Among the micronutrients, vitamins, such as vitamin D, are mostly investigated by the DTC-GT companies. Vitamin D is important in a wide range of physiological processes, and its deficit has been related to different chronic diseases and metabolic conditions, including obesity. Nonetheless, encompassing literature studies indicated only a faint association between gene variants acting in vitamin D metabolism and the obese phenotype [33
], while the environment seems to play a major role [34
]. The overall estimate of heritability of 25-hydroxyvitamin D serum concentrations attributable to the six susceptibility loci harboring genome-wide significant SNPs (recently identified in a large GWAS) is 7.5%, with statistically significant loci explaining 38% of this total [37
]. These common variants tagged by GWAS chips therefore explain only a modest fraction of the overall variability in circulating 25-hydroxyvitamin D levels.
Considering scientific clearness, it should be noted that only 22 out of 45 companies provide a sample report on their website that clearly and comprehensively indicates the exact steps involved in the genetic analysis, with all the results provided to the consumer. Genetic risk level is frequently summed in a table, using an attractive and straight-forward color legend to indicate high, medium or low risk; however, allele variants are not always specified. Interestingly, the investigated traits are usually described and scientific references are linked, to give a general background to the consumer and to make the result interpretation easier.
However, the most outstanding fact is that only 16 companies out of 45 (about one third of the total) state which genes or which genetic variants are employed for nutrigenetic predictions. Moreover, only for 50% of the declared variants is an unambiguous code (in particular the dbSNP identifier) used. For this reason, for most companies it is difficult to understand exactly which genetic variants have been used to make predictions, and as a consequence it is very hard to interpret the reports and evaluate their scientific reliability.
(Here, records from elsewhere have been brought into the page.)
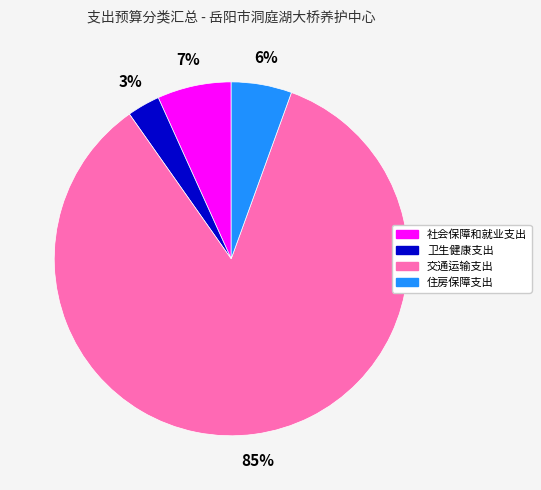

Rank the categories by value from lowest to highest.

卫生健康支出, 住房保障支出, 社会保障和就业支出, 交通运输支出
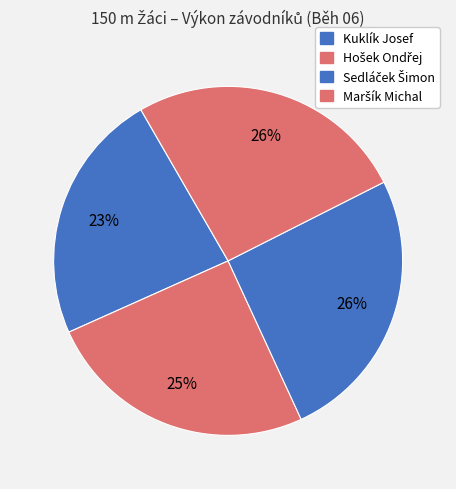

Which category has the smallest portion of the pie?

Kuklík Josef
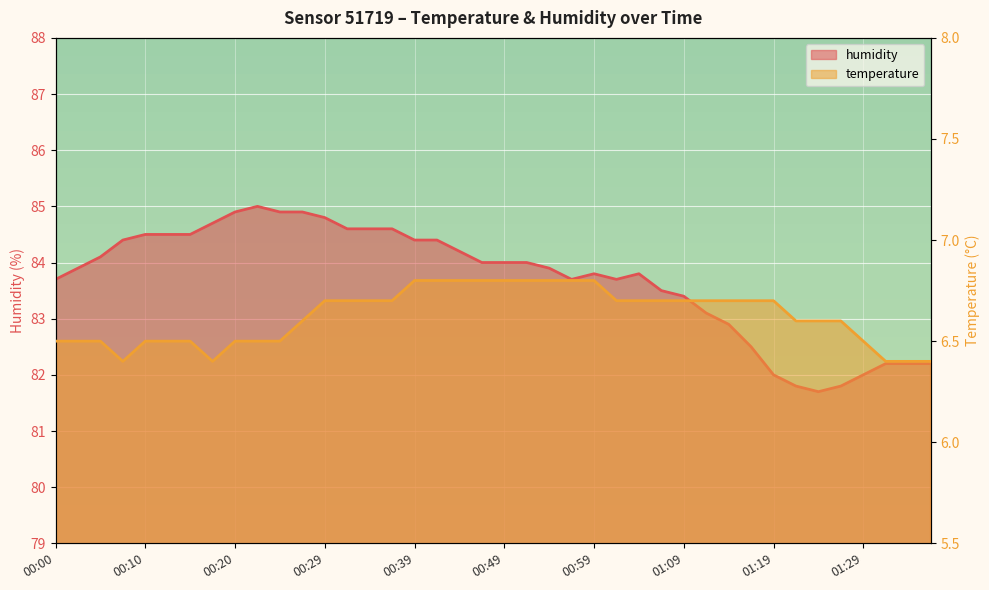

List the series in order of their overall mean, lowest first.

temperature, humidity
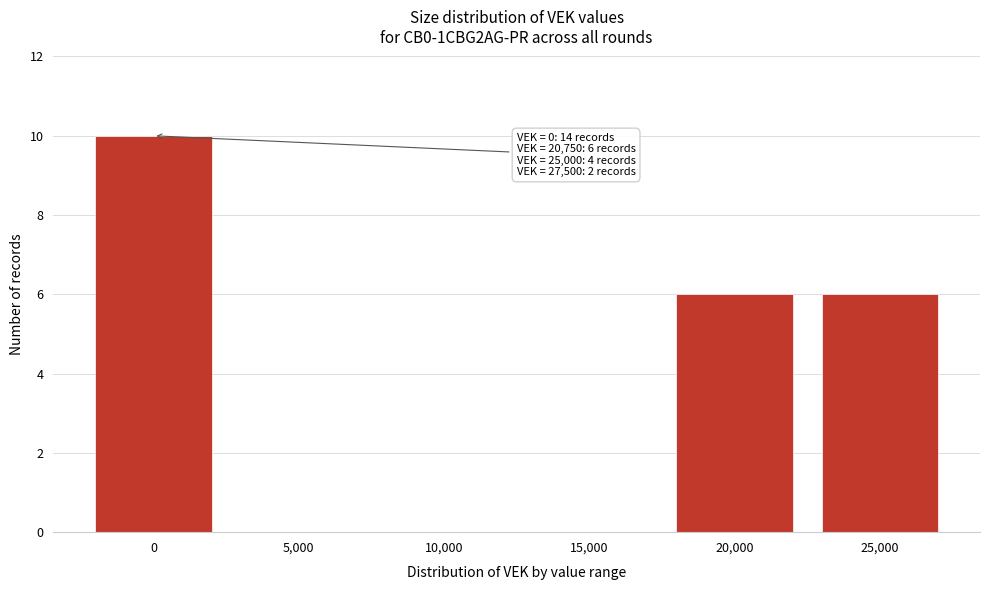

Reading left to right, list all the values displayed in this chart.

0=10	5,000=0	10,000=0	15,000=0	20,000=6	25,000=6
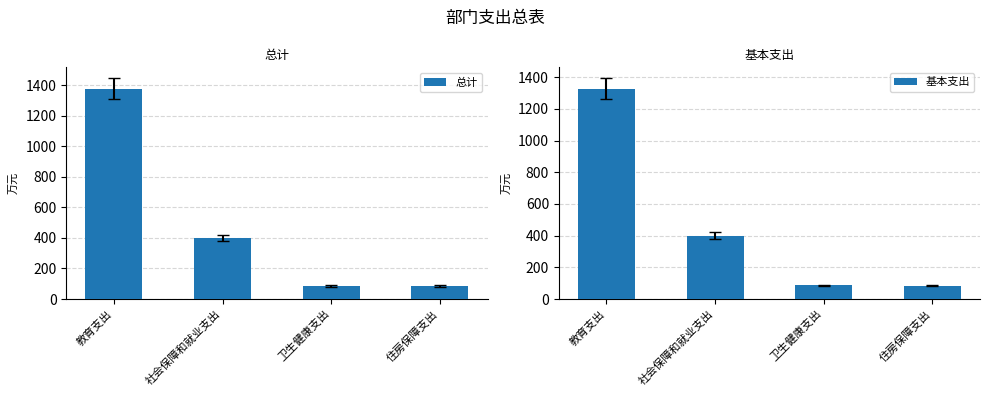

True or false: 基本支出 has a value of 400.0 at 社会保障和就业支出.

True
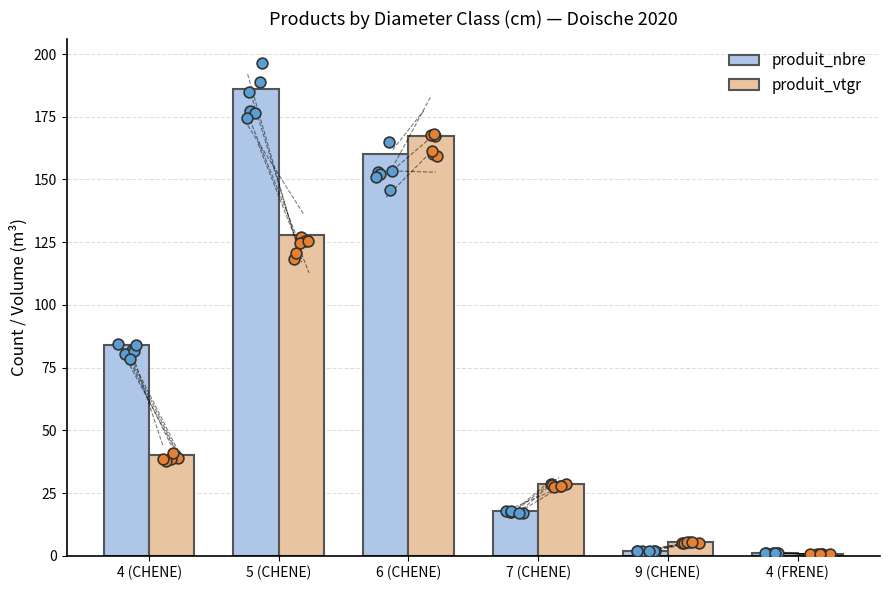

What is the total value across all series at 5 (CHENE)?

314.0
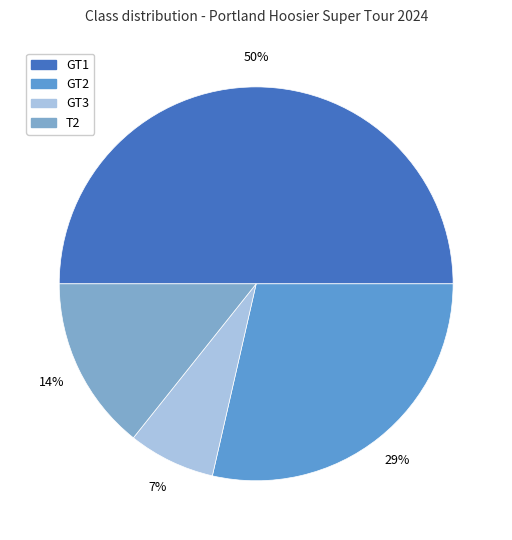

To the nearest percent, what is the combined percentage of T2 and GT1?

64%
In addition, of the 64 variants with the dbSNP identifier, only half of them are significantly associated at the genome-wide level with at least one trait of nutritional interest. This means that on average about 50% of genetic variants used for predictions show weak evidence of association with nutritional traits, and the chance that these variants might represent false signals of association is very high.
An interesting aspect is that predictions concerning traits for which dozens or hundreds of genetic associations (as in the case of body weight) are known, are made on the basis of few genetic variants.
Moreover, none of the companies exploit the use of powerful statistical tools such as polygenic risk scores (PRS, also known as risk profile scoring, genetic scoring, and genetic risk scoring). PRS combine multiple associated variants into a unique score by weighting their frequency in the population with their estimated impact on a trait [38
]; they can be constructed for any complex genetic phenotype for which appropriate GWAS (or other robust association) results are available. PRS for susceptibility are promising tools to identify individuals at high risk who may be eligible for protective interventions, and their application could lead to more reliable information for consumers [24
To the best of our knowledge, the present study provides new insight into DTC-GT companies’ characteristics and services in the nutrigenetic field. Considering the widespread proliferation of these services without medical advice, the evaluation of the scientific support and the understanding of the information provided could represent a great improvement.